**EXCERPT**
# Text Classification fine tuning using TensorFlow and the Intel® Transfer Learning Tool API

This notebook uses the `tlt` library to fine tune a TF Hub pretrained model for text classification.

## 1. Import dependencies and setup parameters

This notebook assumes that you have already followed the instructions to setup a TensorFlow environment with all the dependencies required to run the notebook.

In [None]:
import os
import pandas as pd
import tensorflow as tf

# tlt imports
from tlt.models import model_factory
from tlt.datasets import dataset_factory

# Specify a directory for the dataset to be downloaded
dataset_dir = os.environ["DATASET_DIR"] if "DATASET_DIR" in os.environ else \
    os.path.join(os.environ["HOME"], "dataset")
     
# Specify a directory for output
output_dir = os.environ["OUTPUT_DIR"] if "OUTPUT_DIR" in os.environ else \
    os.path.join(os.environ["HOME"], "output")

print("Dataset directory:", dataset_dir)
print("Output directory:", output_dir)

## 2. Get the model

In this step, we call the TLT model factory to list supported TensorFlow image classification models. This is a list of pretrained models from TFHub that we tested with our API. Optionally, the `verbose=True` argument can be added to the `print_supported_models` function call to get more information about each model (such as the links to TFHub, the original dataset, etc).

In [None]:
# See a list of available text classification models
model_factory.print_supported_models(use_case='text_classification', framework='tensorflow')

Use the TLT model factory to get one of the models listed in the previous cell. The `get_model` function returns a TLT model object that will later be used for training.

In [None]:
model_name = "small_bert/bert_en_uncased_L-2_H-128_A-2"
framework = "tensorflow"

model = model_factory.get_model(model_name, framework)

print("Model name:", model.model_name)
print("Framework:", model.framework)
print("Use case:", model.use_case)

**ACTIONS TO TAKE**
1. According to the TensorFlow text classification notebook, which argument can be added to the `print_supported_models` call to get more information about each model?
2. Write out a passage of the TensorFlow text classification notebook, starting at the words "In this step, we" and ending after the words "original dataset, etc).".
3. Resume the TensorFlow text classification notebook, picking up after the last line it shows.

**DATA**
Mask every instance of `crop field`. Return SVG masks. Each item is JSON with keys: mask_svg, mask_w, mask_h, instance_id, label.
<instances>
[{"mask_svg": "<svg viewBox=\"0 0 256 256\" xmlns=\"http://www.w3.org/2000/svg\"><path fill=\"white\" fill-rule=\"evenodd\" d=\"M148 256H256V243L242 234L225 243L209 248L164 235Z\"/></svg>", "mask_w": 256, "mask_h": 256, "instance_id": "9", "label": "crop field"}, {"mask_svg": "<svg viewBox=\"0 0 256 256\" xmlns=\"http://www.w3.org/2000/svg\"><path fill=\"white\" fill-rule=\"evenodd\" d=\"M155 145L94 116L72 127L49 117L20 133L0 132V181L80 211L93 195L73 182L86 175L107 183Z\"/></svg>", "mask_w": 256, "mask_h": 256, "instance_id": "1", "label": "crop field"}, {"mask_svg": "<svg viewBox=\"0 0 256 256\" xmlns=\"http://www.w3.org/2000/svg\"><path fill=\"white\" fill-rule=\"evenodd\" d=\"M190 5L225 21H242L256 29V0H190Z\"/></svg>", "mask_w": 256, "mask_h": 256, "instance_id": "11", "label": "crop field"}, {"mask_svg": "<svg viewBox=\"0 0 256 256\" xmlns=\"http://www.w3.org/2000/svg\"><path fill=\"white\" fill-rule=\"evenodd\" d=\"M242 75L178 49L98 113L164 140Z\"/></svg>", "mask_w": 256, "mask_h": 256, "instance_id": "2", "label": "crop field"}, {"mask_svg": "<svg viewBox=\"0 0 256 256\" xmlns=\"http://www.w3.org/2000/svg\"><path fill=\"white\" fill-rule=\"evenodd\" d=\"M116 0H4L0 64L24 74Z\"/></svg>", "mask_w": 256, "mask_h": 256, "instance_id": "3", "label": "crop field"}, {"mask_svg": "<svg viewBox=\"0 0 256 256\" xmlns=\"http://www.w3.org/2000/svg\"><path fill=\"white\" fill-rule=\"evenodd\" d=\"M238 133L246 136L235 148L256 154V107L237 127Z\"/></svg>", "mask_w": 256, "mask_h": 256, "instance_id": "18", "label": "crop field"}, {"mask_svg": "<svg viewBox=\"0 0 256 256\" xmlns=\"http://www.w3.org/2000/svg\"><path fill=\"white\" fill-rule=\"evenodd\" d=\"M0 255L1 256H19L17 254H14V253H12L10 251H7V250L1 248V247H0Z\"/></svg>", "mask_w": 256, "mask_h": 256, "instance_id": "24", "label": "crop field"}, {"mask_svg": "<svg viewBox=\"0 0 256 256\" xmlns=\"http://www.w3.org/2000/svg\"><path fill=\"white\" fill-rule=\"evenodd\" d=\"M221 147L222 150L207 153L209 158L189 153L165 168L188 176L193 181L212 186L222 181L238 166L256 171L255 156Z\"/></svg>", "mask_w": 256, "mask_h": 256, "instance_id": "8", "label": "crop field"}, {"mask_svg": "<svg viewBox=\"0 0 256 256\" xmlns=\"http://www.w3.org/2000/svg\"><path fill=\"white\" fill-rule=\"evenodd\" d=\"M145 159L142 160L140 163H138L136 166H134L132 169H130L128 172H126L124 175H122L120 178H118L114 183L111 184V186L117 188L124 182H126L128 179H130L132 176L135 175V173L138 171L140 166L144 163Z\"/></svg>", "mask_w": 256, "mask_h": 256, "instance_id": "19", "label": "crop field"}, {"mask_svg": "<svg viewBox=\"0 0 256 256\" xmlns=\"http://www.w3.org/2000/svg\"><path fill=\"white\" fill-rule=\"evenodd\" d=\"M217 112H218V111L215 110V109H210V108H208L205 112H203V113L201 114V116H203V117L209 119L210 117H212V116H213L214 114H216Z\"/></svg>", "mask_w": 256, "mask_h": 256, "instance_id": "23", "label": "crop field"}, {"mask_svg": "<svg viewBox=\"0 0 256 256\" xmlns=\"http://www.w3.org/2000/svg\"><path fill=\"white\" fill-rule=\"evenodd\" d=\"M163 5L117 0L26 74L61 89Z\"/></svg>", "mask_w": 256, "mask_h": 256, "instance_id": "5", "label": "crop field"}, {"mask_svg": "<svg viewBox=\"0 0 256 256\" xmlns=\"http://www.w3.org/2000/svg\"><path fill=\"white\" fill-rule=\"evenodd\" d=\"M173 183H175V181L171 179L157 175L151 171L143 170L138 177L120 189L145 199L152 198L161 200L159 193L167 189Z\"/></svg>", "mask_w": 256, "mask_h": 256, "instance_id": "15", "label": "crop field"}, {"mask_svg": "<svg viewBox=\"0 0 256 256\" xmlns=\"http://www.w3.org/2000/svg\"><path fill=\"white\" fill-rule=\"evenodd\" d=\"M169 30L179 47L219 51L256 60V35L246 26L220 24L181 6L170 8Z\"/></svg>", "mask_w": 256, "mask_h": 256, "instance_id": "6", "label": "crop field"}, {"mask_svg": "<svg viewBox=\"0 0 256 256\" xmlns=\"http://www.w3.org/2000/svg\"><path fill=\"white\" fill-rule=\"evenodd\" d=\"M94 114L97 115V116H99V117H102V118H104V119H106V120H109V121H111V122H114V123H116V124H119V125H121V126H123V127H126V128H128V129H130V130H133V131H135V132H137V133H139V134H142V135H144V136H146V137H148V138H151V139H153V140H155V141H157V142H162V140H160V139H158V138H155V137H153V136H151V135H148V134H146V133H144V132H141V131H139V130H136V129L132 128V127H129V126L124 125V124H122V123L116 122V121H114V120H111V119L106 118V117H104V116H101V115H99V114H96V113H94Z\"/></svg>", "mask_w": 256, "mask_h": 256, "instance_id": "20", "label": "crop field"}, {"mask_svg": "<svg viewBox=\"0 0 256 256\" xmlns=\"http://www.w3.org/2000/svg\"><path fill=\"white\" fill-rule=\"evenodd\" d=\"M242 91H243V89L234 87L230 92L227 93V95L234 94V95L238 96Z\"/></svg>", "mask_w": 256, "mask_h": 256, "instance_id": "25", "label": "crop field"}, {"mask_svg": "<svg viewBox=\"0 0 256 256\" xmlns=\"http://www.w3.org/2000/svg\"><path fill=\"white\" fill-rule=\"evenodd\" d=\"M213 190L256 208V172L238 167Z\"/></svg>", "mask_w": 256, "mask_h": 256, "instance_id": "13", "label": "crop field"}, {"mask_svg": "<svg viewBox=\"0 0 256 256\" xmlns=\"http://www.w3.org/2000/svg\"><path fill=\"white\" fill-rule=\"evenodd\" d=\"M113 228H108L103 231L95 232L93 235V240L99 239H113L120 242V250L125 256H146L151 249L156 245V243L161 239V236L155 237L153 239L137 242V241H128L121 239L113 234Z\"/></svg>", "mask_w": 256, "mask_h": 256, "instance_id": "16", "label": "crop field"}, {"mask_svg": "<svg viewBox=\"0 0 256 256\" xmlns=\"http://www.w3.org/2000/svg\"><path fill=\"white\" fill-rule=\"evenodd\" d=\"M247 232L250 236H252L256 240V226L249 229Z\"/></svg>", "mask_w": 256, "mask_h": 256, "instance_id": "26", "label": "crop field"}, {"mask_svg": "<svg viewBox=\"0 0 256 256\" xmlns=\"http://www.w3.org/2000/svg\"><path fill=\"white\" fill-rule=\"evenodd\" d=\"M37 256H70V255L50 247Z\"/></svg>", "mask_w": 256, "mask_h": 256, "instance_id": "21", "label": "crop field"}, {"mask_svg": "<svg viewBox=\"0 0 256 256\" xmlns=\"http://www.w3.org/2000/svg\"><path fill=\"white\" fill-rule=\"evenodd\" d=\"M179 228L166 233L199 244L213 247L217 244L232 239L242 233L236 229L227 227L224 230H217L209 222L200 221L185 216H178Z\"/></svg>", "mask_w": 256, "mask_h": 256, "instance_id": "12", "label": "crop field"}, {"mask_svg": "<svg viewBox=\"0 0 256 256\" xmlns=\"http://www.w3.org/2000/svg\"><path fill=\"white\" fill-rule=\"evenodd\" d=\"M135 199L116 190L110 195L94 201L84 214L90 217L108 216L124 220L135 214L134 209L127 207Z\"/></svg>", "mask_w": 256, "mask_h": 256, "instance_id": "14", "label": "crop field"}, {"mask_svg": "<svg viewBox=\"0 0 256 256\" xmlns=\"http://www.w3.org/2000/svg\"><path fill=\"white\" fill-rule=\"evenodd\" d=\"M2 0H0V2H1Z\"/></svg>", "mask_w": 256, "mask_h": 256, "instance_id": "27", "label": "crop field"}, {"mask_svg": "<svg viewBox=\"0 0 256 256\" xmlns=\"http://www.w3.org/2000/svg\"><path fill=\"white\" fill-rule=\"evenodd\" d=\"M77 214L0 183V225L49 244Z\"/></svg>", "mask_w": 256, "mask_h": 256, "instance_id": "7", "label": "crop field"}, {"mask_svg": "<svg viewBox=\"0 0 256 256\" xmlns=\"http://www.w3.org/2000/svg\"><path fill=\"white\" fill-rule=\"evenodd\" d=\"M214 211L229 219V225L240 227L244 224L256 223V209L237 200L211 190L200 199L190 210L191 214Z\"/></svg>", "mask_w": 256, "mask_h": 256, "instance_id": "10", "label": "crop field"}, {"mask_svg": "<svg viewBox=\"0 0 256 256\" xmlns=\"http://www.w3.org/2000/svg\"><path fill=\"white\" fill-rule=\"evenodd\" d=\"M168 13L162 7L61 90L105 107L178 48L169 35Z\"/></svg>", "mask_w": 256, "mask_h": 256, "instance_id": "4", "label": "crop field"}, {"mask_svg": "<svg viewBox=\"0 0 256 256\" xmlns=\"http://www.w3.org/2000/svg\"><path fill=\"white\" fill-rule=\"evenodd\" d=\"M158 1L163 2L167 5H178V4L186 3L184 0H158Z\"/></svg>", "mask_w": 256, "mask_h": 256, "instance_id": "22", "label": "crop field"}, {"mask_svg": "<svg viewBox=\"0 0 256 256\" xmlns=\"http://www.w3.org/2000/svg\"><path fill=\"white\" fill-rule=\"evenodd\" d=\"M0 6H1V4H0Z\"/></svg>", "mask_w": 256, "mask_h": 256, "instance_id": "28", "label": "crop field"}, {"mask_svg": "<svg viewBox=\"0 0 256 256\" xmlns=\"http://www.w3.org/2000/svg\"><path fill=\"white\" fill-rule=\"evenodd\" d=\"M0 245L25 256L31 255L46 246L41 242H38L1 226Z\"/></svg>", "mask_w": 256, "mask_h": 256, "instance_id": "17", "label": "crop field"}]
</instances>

**ANSWERS TO THE PROBLEMS**
1. The `verbose=True` argument.

2.
In this step, we call the TLT model factory to list supported TensorFlow image classification models. This is a list of pretrained models from TFHub that we tested with our API. Optionally, the `verbose=True` argument can be added to the `print_supported_models` function call to get more information about each model (such as the links to TFHub, the original dataset, etc).

3.
## 3. Get the dataset

In this step we get a dataset from the [TensorFlow datasets catalog](https://www.tensorflow.org/datasets/catalog/overview) to use for fine tuning. The dataset factory currently supports the following text classification datasets: [imdb_reviews](https://www.tensorflow.org/datasets/catalog/imdb_reviews), [glue/sst2](https://www.tensorflow.org/datasets/catalog/imdb_reviews), and [glue/cola](https://www.tensorflow.org/datasets/catalog/glue#gluecola_default_config).

In [None]:
# Supported datasets: imdb_reviews, glue/sst2, glue/cola
dataset_name = "imdb_reviews"
dataset = dataset_factory.get_dataset(dataset_dir, model.use_case, model.framework, dataset_name,
                                      dataset_catalog="tf_datasets", shuffle_files=True)

print(dataset.info)

print("\nClass names:", str(dataset.class_names))

In [None]:
# Batch the dataset and create splits for training and validation
dataset.preprocess(batch_size=32)
dataset.shuffle_split(train_pct=0.75, val_pct=0.25)

## 4. Fine tuning

The TLT model's train function is called with the dataset that was just prepared, along with an output directory for checkpoints, and the number of training epochs.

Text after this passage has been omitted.